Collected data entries
◆ ◆ ◆ ◆ ◆
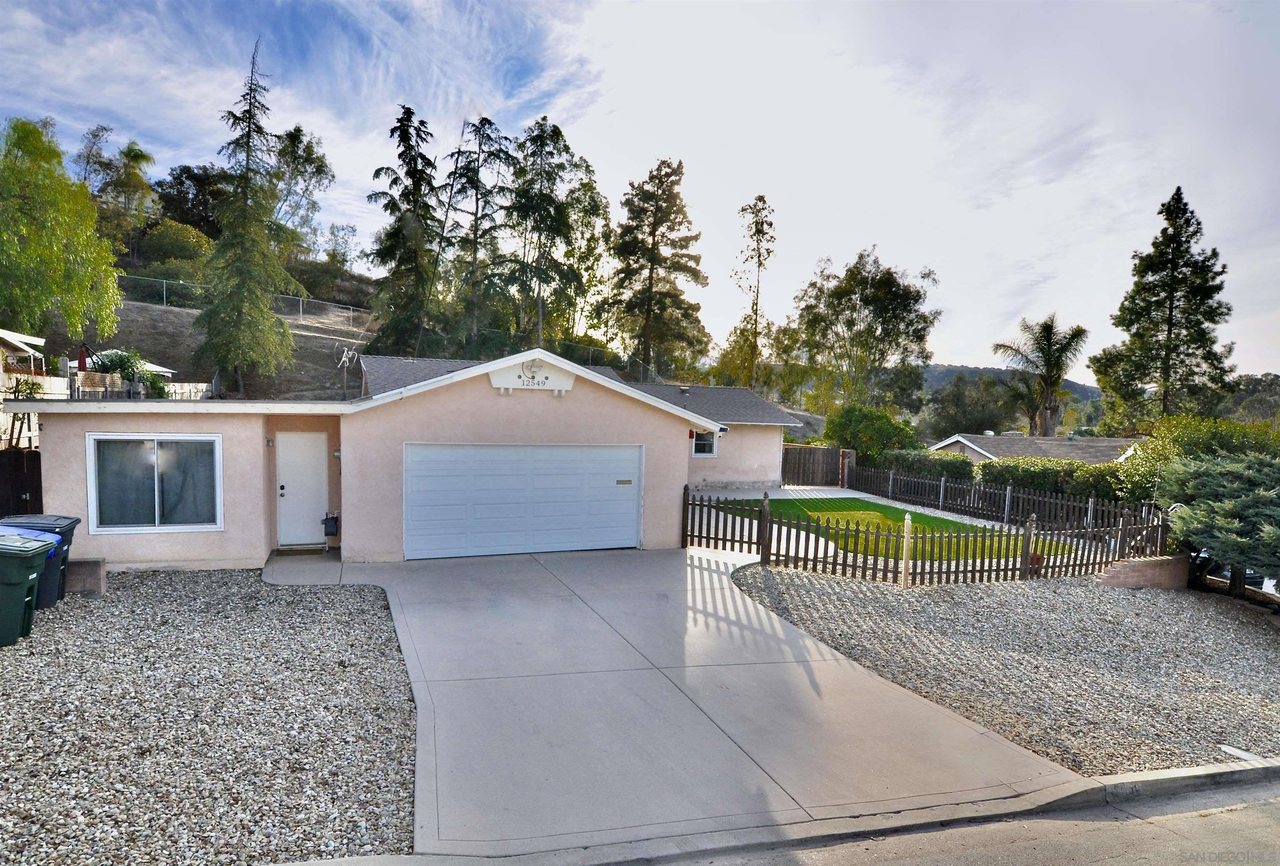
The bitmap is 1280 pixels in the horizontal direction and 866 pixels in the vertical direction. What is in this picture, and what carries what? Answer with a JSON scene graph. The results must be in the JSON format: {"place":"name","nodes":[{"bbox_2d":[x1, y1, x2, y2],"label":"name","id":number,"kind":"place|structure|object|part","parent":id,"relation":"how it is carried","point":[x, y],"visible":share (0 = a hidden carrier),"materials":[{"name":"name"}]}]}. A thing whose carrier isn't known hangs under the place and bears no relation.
{"place":"outdoors","nodes":[
{"label":"outdoors","id":0,"kind":"place"},
{"bbox_2d":[0,328,47,374],"label":"neighboring house","id":1,"kind":"structure","parent":0,"point":[8,334],"materials":[{"name":"white"}]},
{"bbox_2d":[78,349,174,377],"label":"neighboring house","id":2,"kind":"structure","parent":0,"point":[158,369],"materials":[{"name":"white"}]},
{"bbox_2d":[28,290,374,399],"label":"hillside","id":3,"kind":"structure","parent":0,"point":[183,316],"materials":[{"name":"brown soil"}]},
{"bbox_2d":[0,117,124,342],"label":"tree","id":4,"kind":"object","parent":3,"relation":"on","point":[106,273],"visible":1,"materials":[{"name":"green plant"}]},
{"bbox_2d":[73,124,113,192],"label":"tree","id":5,"kind":"object","parent":3,"relation":"on","point":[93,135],"visible":0.59,"materials":[{"name":"plant"}]},
{"bbox_2d":[84,135,157,252],"label":"tree","id":6,"kind":"object","parent":3,"relation":"on","point":[136,157],"visible":0.86,"materials":[{"name":"green plant"}]},
{"bbox_2d":[136,220,216,286],"label":"shrub","id":7,"kind":"object","parent":3,"relation":"on","point":[171,243],"visible":0.74,"materials":[{"name":"green plant"}]},
{"bbox_2d":[151,165,229,236],"label":"tree","id":8,"kind":"object","parent":3,"relation":"on","point":[186,172],"visible":0.64,"materials":[{"name":"plant"}]},
{"bbox_2d":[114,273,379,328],"label":"chain-link fence","id":9,"kind":"object","parent":3,"relation":"on","point":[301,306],"visible":0.55,"materials":[{"name":"grey metal"}]},
{"bbox_2d":[192,37,301,394],"label":"conifer tree","id":10,"kind":"object","parent":3,"relation":"on","point":[208,321],"visible":0.99,"materials":[{"name":"green plant"}]},
{"bbox_2d":[268,122,334,253],"label":"tree","id":11,"kind":"object","parent":3,"relation":"on","point":[309,147],"visible":0.73,"materials":[{"name":"green plant"}]},
{"bbox_2d":[365,103,444,359],"label":"conifer tree","id":12,"kind":"object","parent":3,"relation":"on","point":[404,137],"visible":0.91,"materials":[{"name":"green plant"}]},
{"bbox_2d":[261,545,343,585],"label":"walkway","id":13,"kind":"structure","parent":0,"point":[319,561],"materials":[{"name":"grey concrete"}]},
{"bbox_2d":[10,344,783,568],"label":"house","id":14,"kind":"structure","parent":0,"point":[163,427],"materials":[{"name":"paint"}]},
{"bbox_2d":[86,432,222,532],"label":"window","id":15,"kind":"structure","parent":14,"relation":"in","point":[143,528],"materials":[{"name":"glass"}]},
{"bbox_2d":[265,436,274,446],"label":"wall lamp","id":16,"kind":"object","parent":14,"relation":"attached to","point":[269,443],"visible":0.94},
{"bbox_2d":[275,430,327,545],"label":"front door","id":17,"kind":"structure","parent":14,"relation":"in","point":[321,455],"materials":[{"name":"white paint"}]},
{"label":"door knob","id":18,"kind":"part","parent":17,"relation":"part of","materials":[{"name":"metal"}]},
{"bbox_2d":[322,512,339,535],"label":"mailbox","id":19,"kind":"object","parent":14,"relation":"attached to","point":[334,518],"visible":0.99,"materials":[{"name":"black"}]},
{"bbox_2d":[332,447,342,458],"label":"wall lamp","id":20,"kind":"object","parent":14,"relation":"attached to","point":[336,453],"visible":0.81,"materials":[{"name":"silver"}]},
{"bbox_2d":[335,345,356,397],"label":"antenna","id":21,"kind":"object","parent":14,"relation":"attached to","point":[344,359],"visible":0.92,"materials":[{"name":"white metal"}]},
{"bbox_2d":[403,442,640,560],"label":"garage door","id":22,"kind":"structure","parent":14,"relation":"in","point":[609,491],"materials":[{"name":"white metal"}]},
{"bbox_2d":[487,357,576,393],"label":"house sign","id":23,"kind":"object","parent":14,"relation":"attached to","point":[497,382],"visible":0.97,"materials":[{"name":"white"}]},
{"bbox_2d":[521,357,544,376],"label":"wall lamp","id":24,"kind":"object","parent":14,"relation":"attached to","point":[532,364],"visible":0.97,"materials":[{"name":"white"}]},
{"bbox_2d":[690,428,717,456],"label":"window","id":25,"kind":"structure","parent":14,"relation":"in","point":[707,443],"materials":[{"name":"white"}]},
{"bbox_2d":[0,0,1279,377],"label":"sky","id":26,"kind":"structure","parent":0,"point":[599,112],"materials":[{"name":"blue"}]},
{"bbox_2d":[272,543,1088,856],"label":"driveway","id":27,"kind":"structure","parent":0,"point":[720,599],"materials":[{"name":"grey concrete"}]},
{"bbox_2d":[271,545,327,555],"label":"doormat","id":28,"kind":"object","parent":27,"relation":"on","point":[319,551],"visible":0.95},
{"bbox_2d":[700,495,1077,560],"label":"lawn","id":29,"kind":"structure","parent":0,"point":[898,511],"materials":[{"name":"green plant"}]},
{"bbox_2d":[615,776,1279,865],"label":"road","id":30,"kind":"structure","parent":0,"point":[1231,818],"materials":[{"name":"grey asphalt"}]},
{"bbox_2d":[917,362,1104,399],"label":"hill","id":31,"kind":"structure","parent":0,"point":[950,372],"materials":[{"name":"green plant"}]},
{"bbox_2d":[929,431,1140,464],"label":"neighboring house","id":32,"kind":"structure","parent":0,"point":[1018,438],"materials":[{"name":"grey"}]},
{"bbox_2d":[1097,553,1189,589],"label":"retaining wall","id":33,"kind":"structure","parent":0,"point":[1153,561],"materials":[{"name":"brick"}]},
{"bbox_2d":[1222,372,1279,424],"label":"hill","id":34,"kind":"structure","parent":0,"point":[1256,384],"materials":[{"name":"green plant"}]},
{"label":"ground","id":35,"kind":"structure","parent":0},
{"bbox_2d":[0,448,42,516],"label":"wooden gate","id":36,"kind":"structure","parent":35,"relation":"on","point":[13,473],"materials":[{"name":"brown wood"}]},
{"bbox_2d":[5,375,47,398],"label":"shrub","id":37,"kind":"object","parent":35,"relation":"on","point":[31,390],"visible":0.61,"materials":[{"name":"green plant"}]},
{"bbox_2d":[76,345,88,371],"label":"patio umbrella","id":38,"kind":"object","parent":35,"relation":"on","point":[81,354],"visible":0.52,"materials":[{"name":"red fabric"}]},
{"bbox_2d":[0,367,215,401],"label":"wooden fence","id":39,"kind":"object","parent":35,"relation":"on","point":[53,390],"visible":0.35,"materials":[{"name":"white wood"}]},
{"bbox_2d":[89,348,167,397],"label":"shrub","id":40,"kind":"object","parent":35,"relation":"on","point":[111,362],"visible":0.52,"materials":[{"name":"green plant"}]},
{"bbox_2d":[0,567,414,865],"label":"gravel bed","id":41,"kind":"object","parent":35,"relation":"on","point":[371,614],"visible":0.83,"materials":[{"name":"grey gravel"}]},
{"bbox_2d":[0,529,60,647],"label":"trash bin","id":42,"kind":"object","parent":41,"relation":"on","point":[36,569],"visible":1,"materials":[{"name":"green plastic"}]},
{"bbox_2d":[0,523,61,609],"label":"trash bin","id":43,"kind":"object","parent":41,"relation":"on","point":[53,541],"visible":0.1,"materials":[{"name":"plastic"}]},
{"bbox_2d":[1,513,79,605],"label":"trash bin","id":44,"kind":"object","parent":41,"relation":"on","point":[73,523],"visible":0.34,"materials":[{"name":"plastic"}]},
{"bbox_2d":[65,557,107,594],"label":"concrete block","id":45,"kind":"object","parent":41,"relation":"on","point":[88,564],"visible":0.75,"materials":[{"name":"grey concrete"}]},
{"bbox_2d":[444,115,514,354],"label":"tree","id":46,"kind":"object","parent":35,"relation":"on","point":[487,119],"visible":0.89,"materials":[{"name":"green plant"}]},
{"bbox_2d":[498,116,588,349],"label":"tree","id":47,"kind":"object","parent":35,"relation":"on","point":[554,130],"visible":0.95,"materials":[{"name":"plant"}]},
{"bbox_2d":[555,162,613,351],"label":"tree","id":48,"kind":"object","parent":35,"relation":"on","point":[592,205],"visible":0.71,"materials":[{"name":"green plant"}]},
{"bbox_2d":[600,157,710,380],"label":"pine tree","id":49,"kind":"object","parent":35,"relation":"on","point":[632,228],"visible":0.99,"materials":[{"name":"green plant"}]},
{"bbox_2d":[731,194,776,391],"label":"tree","id":50,"kind":"object","parent":35,"relation":"on","point":[762,233],"visible":0.98,"materials":[{"name":"plant"}]},
{"bbox_2d":[780,444,851,486],"label":"wooden gate","id":51,"kind":"structure","parent":35,"relation":"on","point":[832,465],"materials":[{"name":"brown wood"}]},
{"bbox_2d":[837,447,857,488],"label":"brick pillar","id":52,"kind":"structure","parent":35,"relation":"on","point":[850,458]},
{"bbox_2d":[788,245,940,414],"label":"tree","id":53,"kind":"object","parent":35,"relation":"on","point":[873,296],"visible":0.98,"materials":[{"name":"green plant"}]},
{"bbox_2d":[821,403,917,462],"label":"shrub","id":54,"kind":"object","parent":35,"relation":"on","point":[870,430],"visible":0.8,"materials":[{"name":"green plant"}]},
{"bbox_2d":[868,448,979,481],"label":"hedge","id":55,"kind":"object","parent":35,"relation":"on","point":[900,458],"visible":0.59,"materials":[{"name":"green plant"}]},
{"bbox_2d":[924,371,1014,437],"label":"tree","id":56,"kind":"object","parent":35,"relation":"on","point":[950,417],"visible":0.83,"materials":[{"name":"green plant"}]},
{"bbox_2d":[726,563,1279,776],"label":"gravel bed","id":57,"kind":"object","parent":35,"relation":"on","point":[797,586],"visible":0.75,"materials":[{"name":"grey gravel"}]},
{"bbox_2d":[900,512,913,586],"label":"wooden post","id":58,"kind":"object","parent":57,"relation":"on","point":[905,548],"visible":0.96,"materials":[{"name":"wood"}]},
{"bbox_2d":[684,487,1172,586],"label":"picket fence","id":59,"kind":"object","parent":57,"relation":"on","point":[762,553],"visible":0.83,"materials":[{"name":"brown wood"}]},
{"bbox_2d":[1217,743,1269,762],"label":"utility cover","id":60,"kind":"object","parent":57,"relation":"in","point":[1238,753],"visible":0.85,"materials":[{"name":"white concrete"}]},
{"bbox_2d":[855,464,1163,534],"label":"wooden fence","id":61,"kind":"object","parent":35,"relation":"on","point":[1091,506],"visible":0.78,"materials":[{"name":"wood"}]},
{"bbox_2d":[992,314,1089,439],"label":"palm tree","id":62,"kind":"object","parent":35,"relation":"on","point":[1043,349],"visible":0.97,"materials":[{"name":"plant"}]},
{"bbox_2d":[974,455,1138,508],"label":"hedge","id":63,"kind":"object","parent":35,"relation":"on","point":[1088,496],"visible":0.53,"materials":[{"name":"green plant"}]},
{"bbox_2d":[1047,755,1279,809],"label":"curb","id":64,"kind":"structure","parent":35,"relation":"on","point":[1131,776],"materials":[{"name":"grey concrete"}]},
{"bbox_2d":[1090,185,1238,431],"label":"conifer tree","id":65,"kind":"object","parent":35,"relation":"on","point":[1168,357],"visible":0.93,"materials":[{"name":"green plant"}]},
{"bbox_2d":[1112,416,1279,502],"label":"shrub","id":66,"kind":"object","parent":35,"relation":"on","point":[1163,453],"visible":0.45,"materials":[{"name":"green plant"}]},
{"bbox_2d":[1157,452,1279,597],"label":"juniper bush","id":67,"kind":"object","parent":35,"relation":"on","point":[1221,470],"visible":0.99,"materials":[{"name":"plant"}]},
{"bbox_2d":[1189,550,1279,598],"label":"car","id":68,"kind":"object","parent":35,"relation":"on","point":[1253,576],"visible":0.22,"materials":[{"name":"metal"}]}
]}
◆ ◆ ◆ ◆ ◆
| WHAT THE TASK REQUIRES |
Count up the lines above in which the word "metal" appears, and give nothing but that count.

| ANSWER BOX |
5